● PROVIDED TEXT

---+---

South Africa

Analysis

ANC fiddlers on a burning roof as governing party repackages economic measures

ANC fiddlers on a burning roof as governing party repackages economic measures
Illustrative image | sources: Finance Minister Tito Mboweni (Photo: Leila Dougan) / ANC economic transformation sub-committee chair Enoch Godongwana (Photo by Gallo Images / The Times / Moeletsi Mabe)

The governing ANC has announced a package of economic measures that leaves the door open for it to mean anything to anyone. It’s a face saving compromise everyone seems willing to live with - for now.

The key word to take away from Wednesday’s briefing is “package”. It defines what’s in right now and what’s not because it belongs in another package to be discussed at another stage, as ANC economic policy honcho Enoch Godongwana put it.

The “package” now agreed to by the ANC National Executive Committee (NEC), the governing party’s highest decision making structure between national conferences, is a range of “growth-enhancing reforms”, as the official ANC statement put it, before going on to list its parts without any detail as:

Modernising network industries such as energy, transport and telecommunications and making them more cost-competitive;

– Increasing competition and lowering costs and barriers to entry for small business;

– Prioritising growth in labour intensive sectors, such as agriculture, tourism, clothing and mining;

– Refocusing industrial and trade policy to promote competitiveness; and

– Export promotion and enhancing growth opportunities in the African region.”

This ANC NEC phrasing mirrors the “growth strategies” outlined in the discussion document Finance Minister Tito Mboweni released in late August, triggering noisy outraged indignation over lack of consultation from the ANC radical economic transformation brigade and alliance partners, the South African Communist Party (SACP) and trade union federation Cosatu.

---+---

● DATA BLOCK
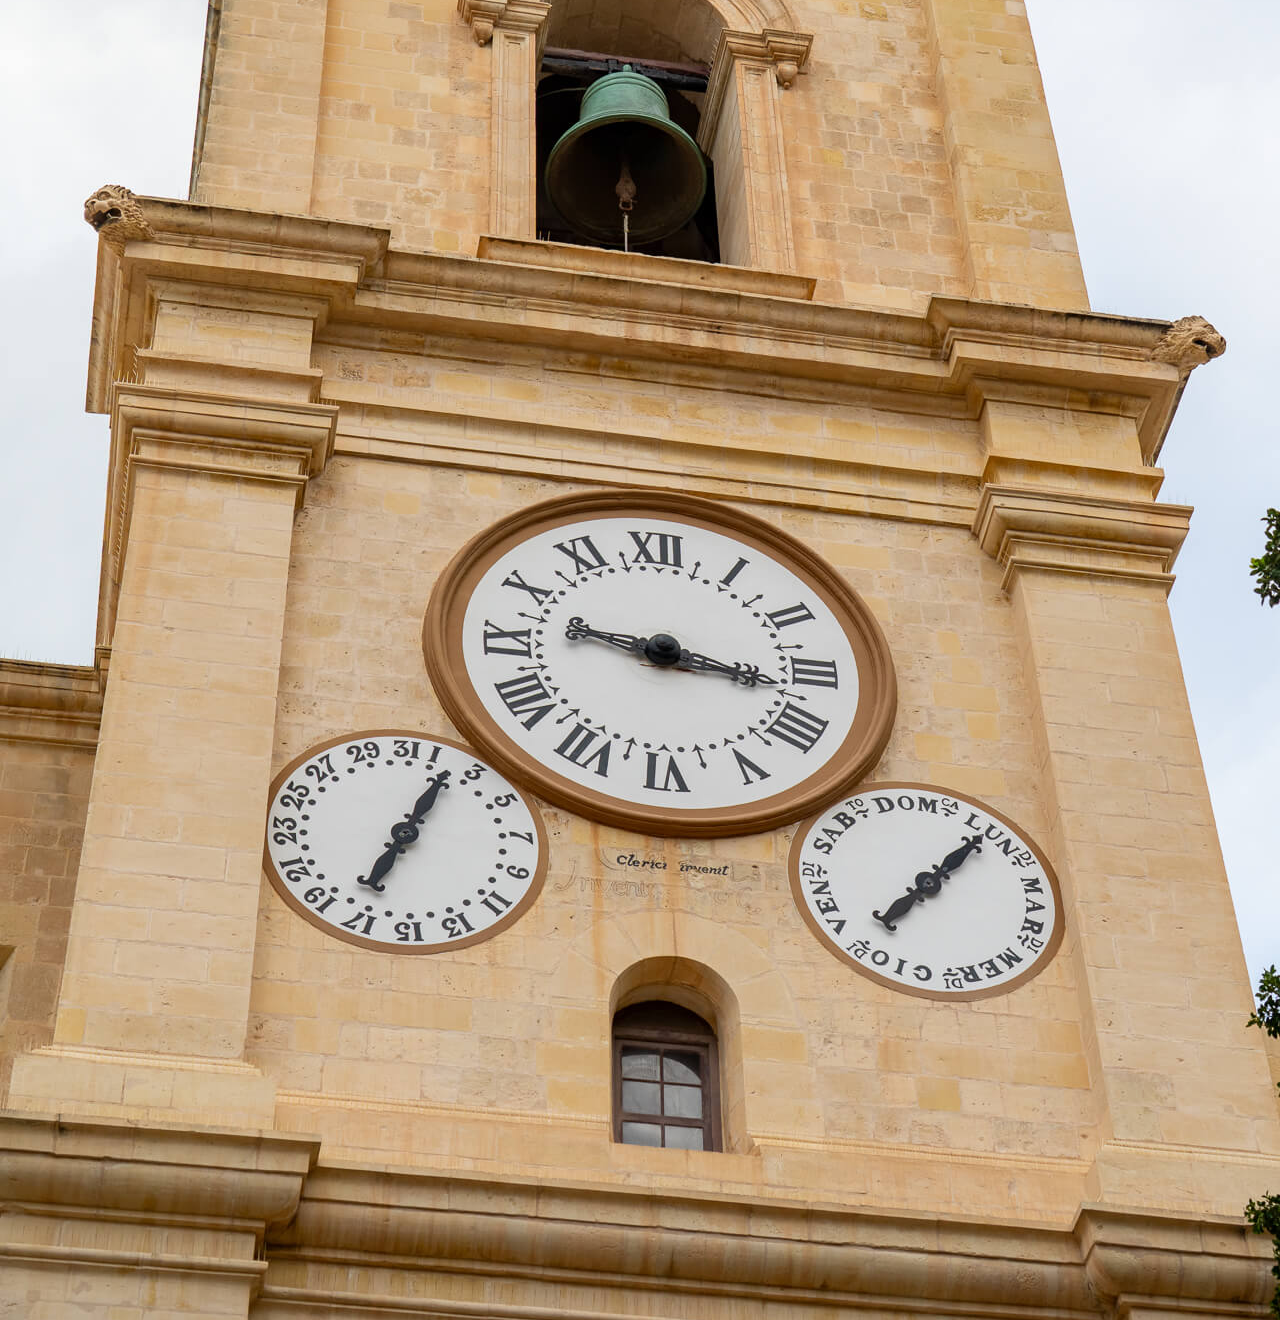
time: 9:16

---+---

● WRITTEN TASKS
1. From the ANC economic analysis above, copy the passage from "Modernising network industries" to "union federation Cosatu.".
2. Translate this sentence from the ANC economic analysis above into Spanish: "The key word to take away from Wednesday’s briefing is “package”."

● SOLVED PROBLEMS
1.
Modernising network industries such as energy, transport and telecommunications and making them more cost-competitive;

– Increasing competition and lowering costs and barriers to entry for small business;

– Prioritising growth in labour intensive sectors, such as agriculture, tourism, clothing and mining;

– Refocusing industrial and trade policy to promote competitiveness; and

– Export promotion and enhancing growth opportunities in the African region.”

This ANC NEC phrasing mirrors the “growth strategies” outlined in the discussion document Finance Minister Tito Mboweni released in late August, triggering noisy outraged indignation over lack of consultation from the ANC radical economic transformation brigade and alliance partners, the South African Communist Party (SACP) and trade union federation Cosatu.

2. La palabra clave que hay que retener de la sesión informativa del miércoles es «paquete».